Provision for transition on entry
Before children start at Aldeburgh we pride ourselves on the importance of a smooth transition into school. We endeavour to get to know the child as much as before they start. The visits help us to do this and are an invaluable source of information.
• Initial visit to school with guided tour
• We have very good links with the local pre-school providers and our staff make visits.
• Children are invited to three induction days: two morning visits and one with lunch.
• We invite parents to a welcome meeting in the evening. This is where they can taste a sample of lunches and meet some of the staff in the school.
• Parents given a starting school at Aldeburgh information booklet showing the children school routines and meeting staff.
• Parents and children invited to summer school events.
Starting School in September
• In September we are flexible with part-time/full time and allow parents to choose what they feel is suitable for their child.
• On entry to school for the first few weeks we have activities for children to play with to help them settle quickly in the mornings.
• Parents are encouraged to come into the classroom to settle their children in in the mornings.
• During first half term parents are invited into school for meetings about reading and phonics teaching.
• Baseline assessment is carried out in the first three weeks of school and learning journals from the child pre-school providers are used.
• Continuous provision planning is reflected on the children’s interests.
• Phonics teaching starts as soon as baseline is complete and the children are ready.
• Children are given reading books when the teacher feels the child has enough sounds and are always kept in line with the phonics being taught for that child.
• During each maths or literacy session the children will be expected to do an adult led task that reflects their ability.

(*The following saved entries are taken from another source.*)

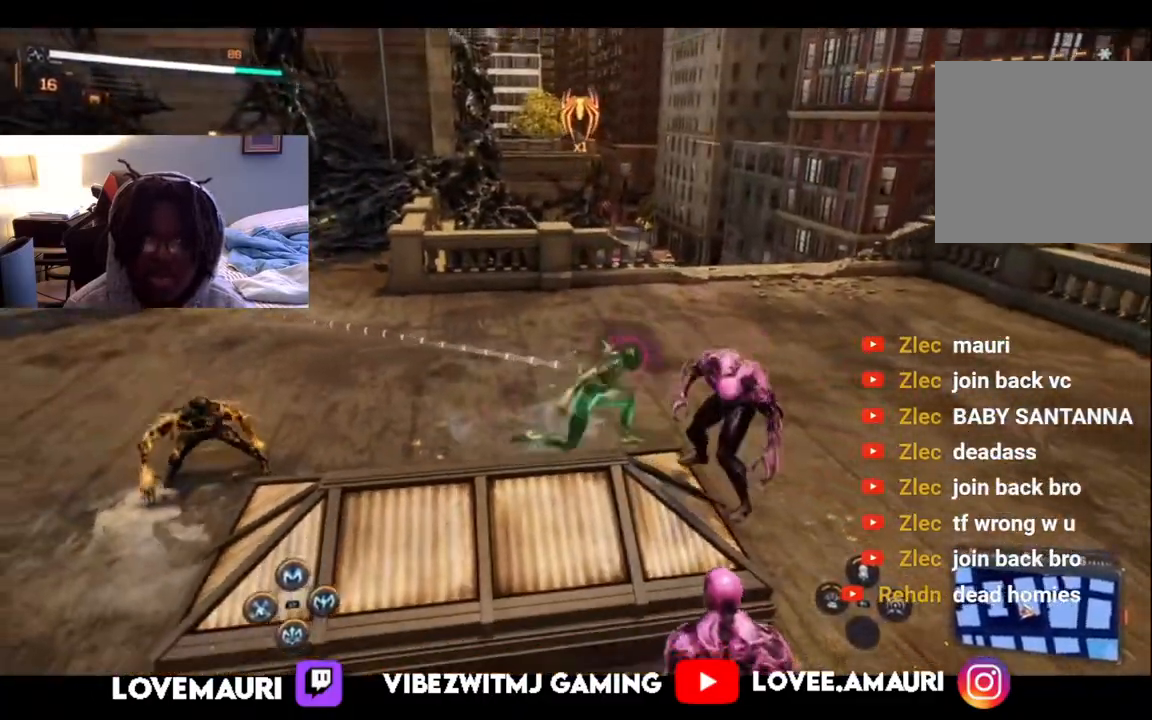
{"buttons": [], "left_stick": "right", "right_stick": "center", "events": [[17, "SQUARE", "up"], [83, "SQUARE", "down"], [217, "SQUARE", "up"], [300, "SQUARE", "down"], [417, "SQUARE", "up"]]}
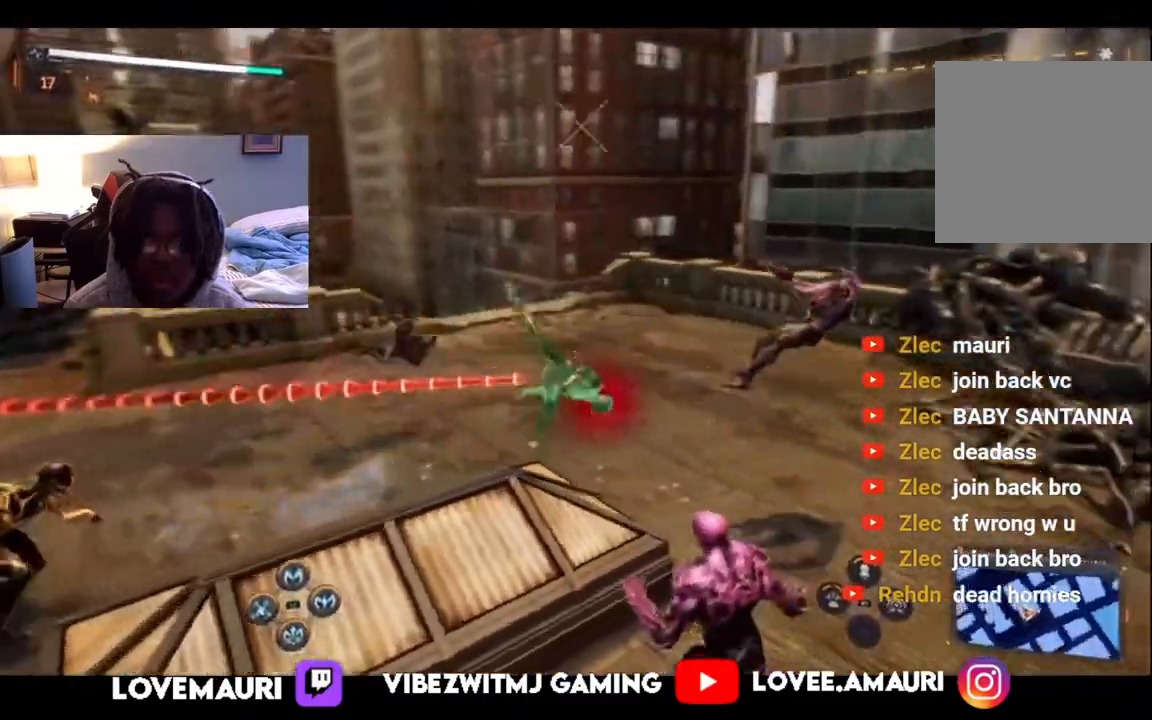
{"buttons": [], "left_stick": "right", "right_stick": "center", "events": [[33, "SQUARE", "down"], [133, "SQUARE", "up"], [250, "CIRCLE", "down"], [367, "CIRCLE", "up"]]}
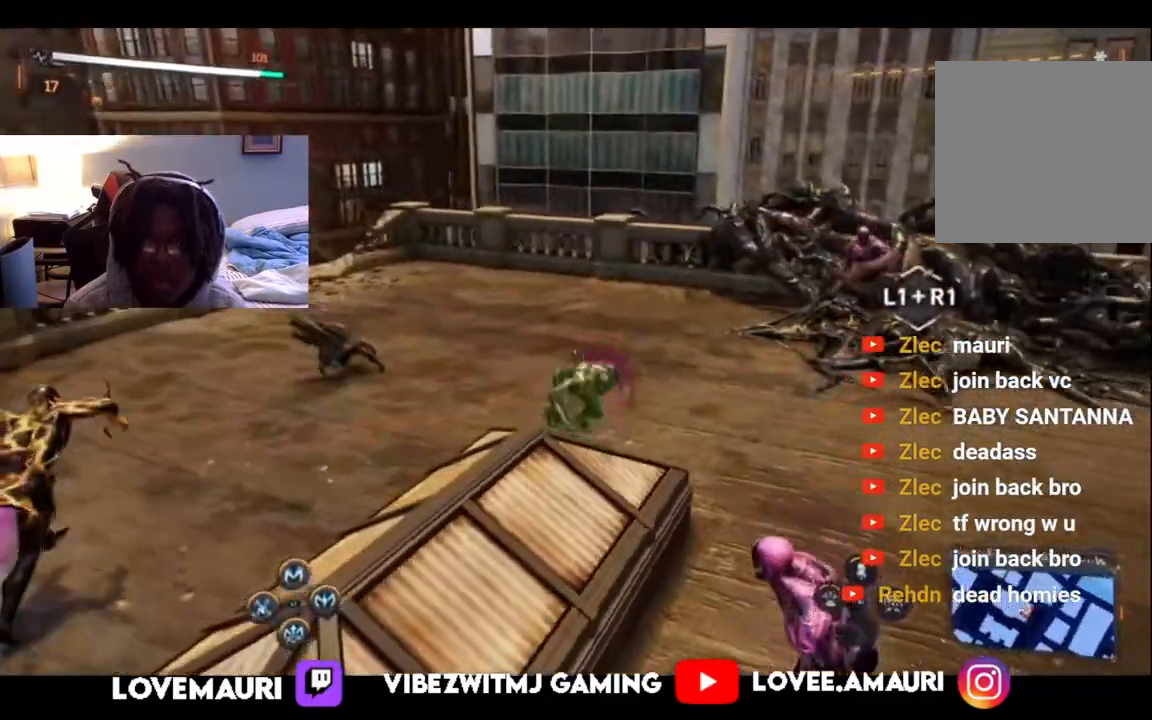
{"buttons": [], "left_stick": "left", "right_stick": "center", "events": [[333, "left_stick", "down-left"], [500, "left_stick", "left"]]}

Separate observation formats are provided for these.
• In the classroom there is a deconstructed role play area which contains lots of open ended resources for dressing up, material for building dens and card board boxes for constructing anything that they can imagine (including trains, spaceships, cars, pirate ships, cafe's and shops). There is also a house/home corner in the outside area, and a mud kitchen. Good early years practice shows that children play best with experiences they know, where they will play freely and imaginatively.
• The sand and water areas are kept for key skills. We allow children to choose the resources for each area so that key skills are learnt and refined. This may include scooping, moulding, digging in the sand and pouring in the water using measuring jugs, tubes, pipettes and funnels.
• The children have free access to any art and craft materials they need. We like our children to be independent with the materials they need and for them to choose the equipment to help them design and make.
• The children also begin a course on the balance bikes to help with moving and handling development and gross motor skills.
Assessment during the EYFS year
At Aldeburgh we use target Tracker App for observations, this is an online tool which make collecting observations for evidence for the child’s profile quick and easy and instant. This is in line with the assessment tool used by the whole school. We also produce a gap analysis from Target tracker to help us monitor the children in EYFS and to ensure they make continued progress and meet their next steps in learning.
We also collect any hard copies of any work the children in their general books or folders or from home. All this is used for the profile and to complete the characteristics of effective learning reports given to parents at the end of the year.
The results for each of the prime and specific areas are also added to Target Tracker, the schools online assessment system.